How Grimsby became inspiration for Kenya!
Your Place in Kenya is a small project but it has a big heart. Grimsby Neighbourhood Church pastor Sue Boyle tells the story of the community initiative her church is sponsoring
In 2014, Samuel and Mary Kingori – pastors of Elim Gospel Church in Nyeri in Kenya – came to the UK and visited a number of churches. One was Grimsby Neighbourhood Church, because we had been supporting them and taking ministry teams to Nyeri for a number of years.
While in Grimsby, Samuel and Mary saw the work our church was doing in our community through our ‘Your Place’ project, which expresses God’s love to people in practical ways. It was then that God put it in Mary’s heart to open Nyeri’s own ‘Your Place’.
Your Place in Kenya was born out of a vision to open a centre that would help the people of Nyeri and take up the challenge of becoming a ‘church without walls’.
The Your Place shop allows locals to buy
provisions at affordable prices
In 2015, our church partnered with Samuel and Mary’s to put up a small metal building, and so the work began!
Mary is a great businesswoman and has run with her vision to develop a shop where local people can buy at more affordable prices. The shop makes a small profit and provides a modest income which pays Your Place’s ground rent, but most of the profit goes back into the community work to help people in need.
The Your Place café is a boost for the community
In addition to the shop, Your Place also has a small outdoor community café which serves as a meeting place where people can sit, enjoy a cup of chai and a snack. This was developed when the team from Grimsby took a plastic table, chairs and parasol for outside Your Place to create a space for sitting and chatting with the locals.
A few years later, Mary used some of the profits from Your Place to build a canopy on the side of the building where people can sit in the shade. It is here that the most important work of Your Place takes place, as Mary gets to know people, forms friendships and supports local people when they are going through tough times.
Building trust
It has taken time for trust to build, but local people now like talking with Mary. Her work is not only about making profit, but about investing in people’s lives. “Your Place is for everyone – it’s Your Place!” she says. Your Place has truly made a big impact on many people who would not normally come to church. Many have been touched and their lives have been changed through the love, care and support of Mary and other Christians who are able to show them God’s love in action.
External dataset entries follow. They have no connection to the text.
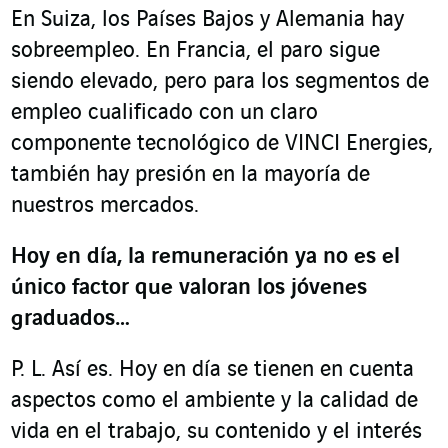
En Suiza, los Países Bajos y Alemania hay
sobreempleo. En Francia, el paro sigue
siendo elevado, pero para los segmentos de
empleo cualificado con un claro
componente tecnológico de VINCI Energies,
también hay presión en la mayoría de
nuestros mercados.
Hoy en día, la remuneración ya no es el
único factor que valoran los jóvenes
graduados…
P. L. Así es. Hoy en día se tienen en cuenta
aspectos como el ambiente y la calidad de
vida en el trabajo, su contenido y el interés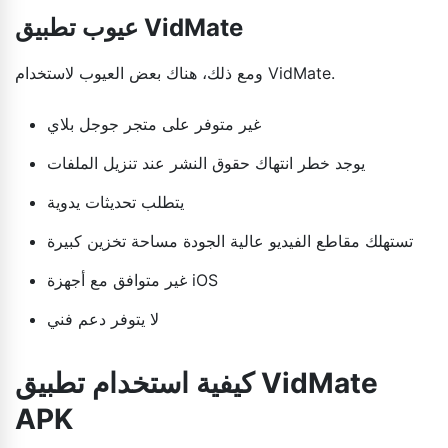
عيوب تطبيق VidMate
ومع ذلك، هناك بعض العيوب لاستخدام VidMate.
غير متوفر على متجر جوجل بلاي
يوجد خطر انتهاك حقوق النشر عند تنزيل الملفات
يتطلب تحديثات يدوية
تستهلك مقاطع الفيديو عالية الجودة مساحة تخزين كبيرة
غير متوافق مع أجهزة iOS
لا يتوفر دعم فني
كيفية استخدام تطبيق VidMate
APK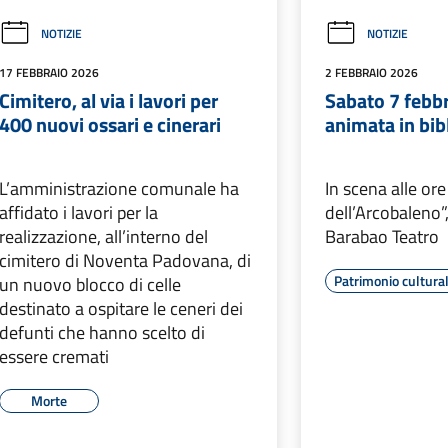
NOTIZIE
NOTIZIE
17 FEBBRAIO 2026
2 FEBBRAIO 2026
Cimitero, al via i lavori per
Sabato 7 febbr
400 nuovi ossari e cinerari
animata in bib
L’amministrazione comunale ha
In scena alle ore
affidato i lavori per la
dell’Arcobaleno”,
realizzazione, all’interno del
Barabao Teatro
cimitero di Noventa Padovana, di
Patrimonio cultura
un nuovo blocco di celle
destinato a ospitare le ceneri dei
defunti che hanno scelto di
essere cremati
Morte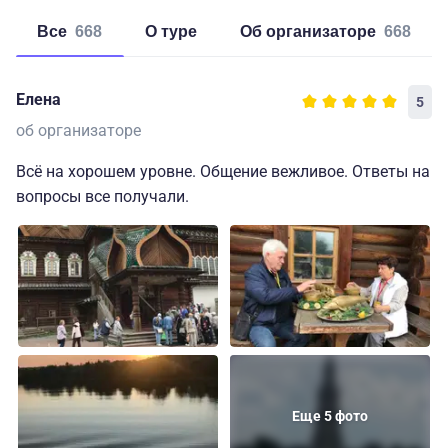
Все
668
о туре
об организаторе
668
Елена
5
об организаторе
Всё на хорошем уровне. Общение вежливое. Ответы на
вопросы все получали.
Еще 5 фото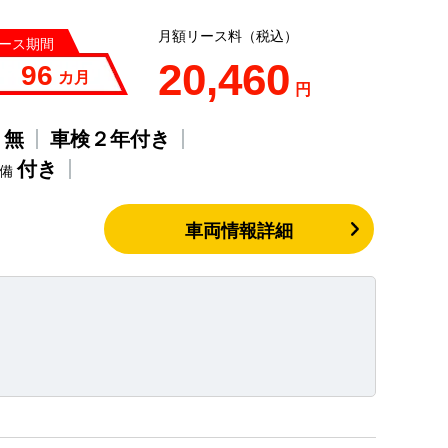
月額リース料（税込）
ース期間
20,460
96
カ月
円
無
車検２年付き
歴
付き
整備
車両情報詳細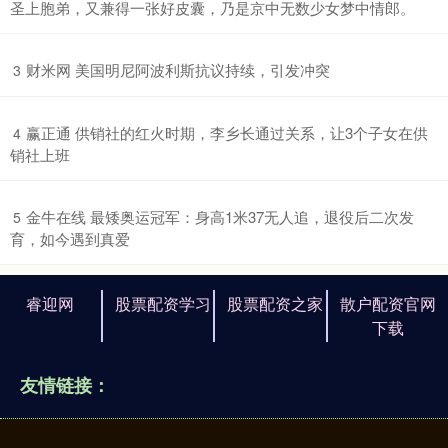
圣上胞弟，又兼得一张好皮囊，乃是京中无数少女梦中情郎。
​财米网 美国明尼阿波利斯抗议持续，引发冲突
3
​赢正通 供销社的红火时期，李乡长通过关系，让3个子女在供
4
销社上班
​金牛在线 最矮奥运冠军：身高1米37无人追，退役后二次发
5
育，如今遇到真爱
睿迎网
股票配资学习
股票配资之家
散户配资官网
下载
友情链接：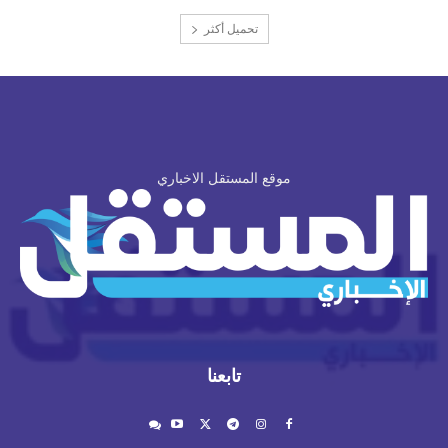
تحميل أكثر
موقع المستقل الاخباري
تابعنا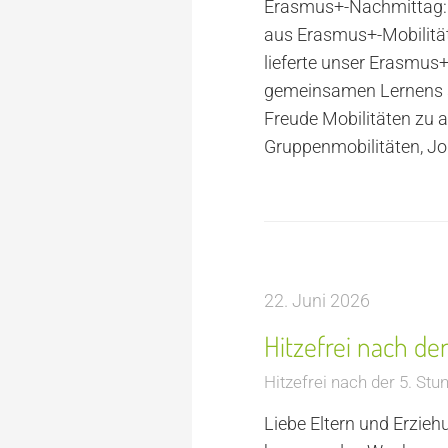
Erasmus+-Nachmittag: E
aus Erasmus+-Mobilität
lieferte unser Erasmus
gemeinsamen Lernens st
Freude Mobilitäten zu a
Gruppenmobilitäten, J
22. Juni 2026
Hitzefrei nach d
Hitzefrei nach der 5. Stu
Liebe Eltern und Erziehu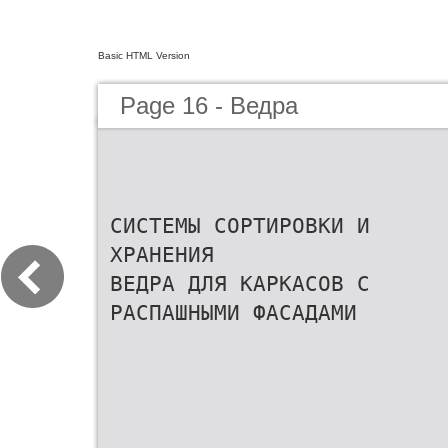
Basic HTML Version
Page 16 - Ведра
СИСТЕМЫ СОРТИРОВКИ И
ХРАНЕНИЯ
ВЕДРА ДЛЯ КАРКАСОВ С
РАСПАШНЫМИ ФАСАДАМИ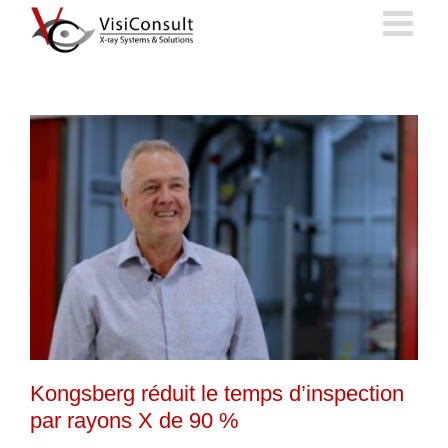
Skip
to
content
Kongsberg réduit le temps d’inspection
par rayons X de 90 %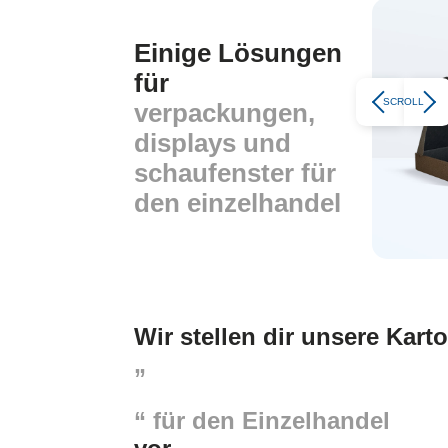
Einige Lösungen
für
verpackungen,
displays und
schaufenster für
den einzelhandel
Wir stellen dir unsere Kar
„
“ für den Einzelhandel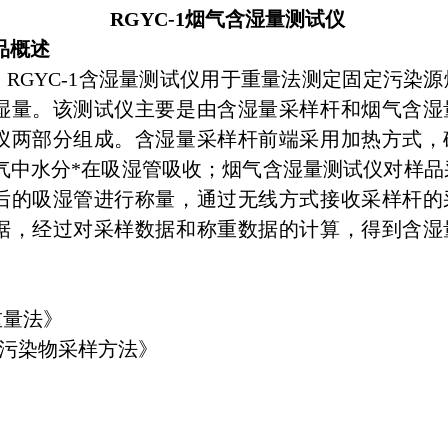
RGYC-1烟气含湿量测试仪
品概述
GYC-1含湿量测试仪用于重量法测定固定污染源
湿量。该测试仪主要是由含湿量采样杆和烟气含湿
仪两部分组成。含湿量采样杆前端采用加热方式，
气中水分*在吸湿管吸收；烟气含湿量测试仪对样品
后的吸湿管进行称量，通过无线方式接收采样杆的
据，经过对采样数据和称重数据的计算，得到含湿
。
重量法》
气态污染物采样方法》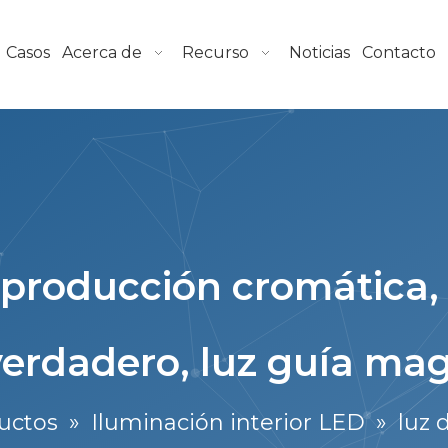
Casos
Acerca de
Recurso
Noticias
Contacto
eproducción cromática,
verdadero, luz guía ma
uctos
»
Iluminación interior LED
»
luz 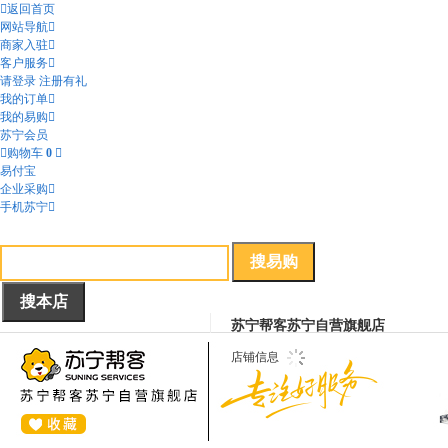

返回首页
网站导航

商家入驻

客户服务

请登录
注册有礼
我的订单

我的易购

苏宁会员

购物车
0

易付宝
企业采购

手机苏宁

苏宁帮客苏宁自营旗舰店
在线客服
店铺信息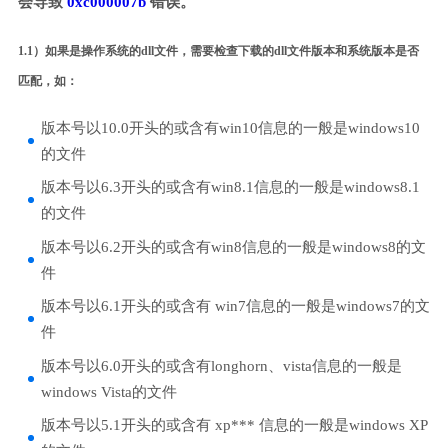
会导致
0xc000007b
错误。
1.1）如果是操作系统的dll文件，需要检查下载的dll文件版本和系统版本是否
匹配，如：
版本号以10.0开头的或含有win10信息的一般是windows10
的文件
版本号以6.3开头的或含有win8.1信息的一般是windows8.1
的文件
版本号以6.2开头的或含有win8信息的一般是windows8的文
件
版本号以6.1开头的或含有 win7信息的一般是windows7的文
件
版本号以6.0开头的或含有longhorn、vista信息的一般是
windows Vista的文件
版本号以5.1开头的或含有 xp*** 信息的一般是windows XP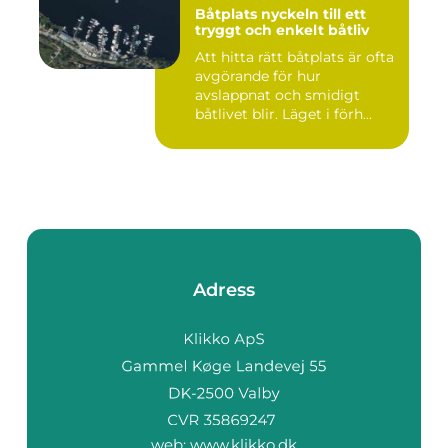
Båtplats nyckeln till ett
tryggt och enkelt båtliv
Att hitta rätt båtplats är ofta
avgörande för hur
avslappnat och smidigt
båtlivet blir. Läget i förh...
Adress
web:
www.klikko.dk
Once, Mary noticed a man waiting for a bus opposite Your Place every day. He always carried a bag and was very careful to take it into the shade of an umbrella used by a stall holder as he waited. Mary began to wonder what was in the bag and came to realise the precious content was actually a baby!
She asked him about his situation. He told her his wife was in hospital and because he was not be able to afford to buy milk he was taking the baby every day to be fed by her.
Mary told him she was a pastor in the church and would like to help him with his travelling expenses for a week. The man accepted gratefully.
Another time she met a single lady with two daughters. The lady had recently found out she had breast cancer. In order to earn money to feed herself and her children she washed clothes for people – life was very hard. Mary was able to buy her food and clothes from the profits of Your Place.
Mary also interacts with people who are mentally unwell – often giving them tea and cake for free. She sells sanitary products at a very cheap price too, and is able to give them to people she realises could never afford them. Samuel, Mary and their church are certainly not rich, but they are very generous and have a heart to help those in need.
When we asked her, “What has Your Place done for you?” she replied, “It has helped me to be open to other people and to touch people’s lives.” She sees this as her service for Jesus.
Sometimes good conversations open up about God. There are times when Mary has been able to invite people to church – in fact, three ladies now go to church and have become Christians through this.
Pastors Samuel and Mary Kingor
Samuel also meets with Christians and non-Christians to talk at Your Place. We thank God that a number have joined the church through this too.
Mary says, “Our community work is an expression of God’s love for the people outside the church.”
As I mentioned, Mary has built Your Place into a successful business – she is quite the entrepreneur! There, people can buy a wide range of items including clothes, pencils, screwdrivers, washing powder, sweets, drinks, toothbrushes, makeup, toilet rolls, and gas.
And the business has now stretched to Nairobi, where Mary buys items at cheaper prices than in Nyeri. Some of the gas she sells is bought by family members who live in Nairobi, which helps make the project sustainable.
Mary is always thinking of ways to improve Your Place. She has noticed lots of young people passing by when they get off the school bus, for example, so she is praying for another person with a heart for the work to help her so she can make and sell chips. Children would love to eat chips on the way home from school, she says!
Mary and Samuel would love to encourage and help other churches to set up their own Your Place.
During our visit to Kenya last year, Mary presented us with the tithes from her profits. We will use this to add something to our own Your Place Oasis Gardens in recognition of the great work of Your Place Kenya.
This is a new type of project for the people in Mary’s church and a new way of expressing God’s love. While some see it as ‘Mary’s business’, others have really caught the vision.
Mary and Samuel have not been afraid to step out and do things differently, and we applaud them!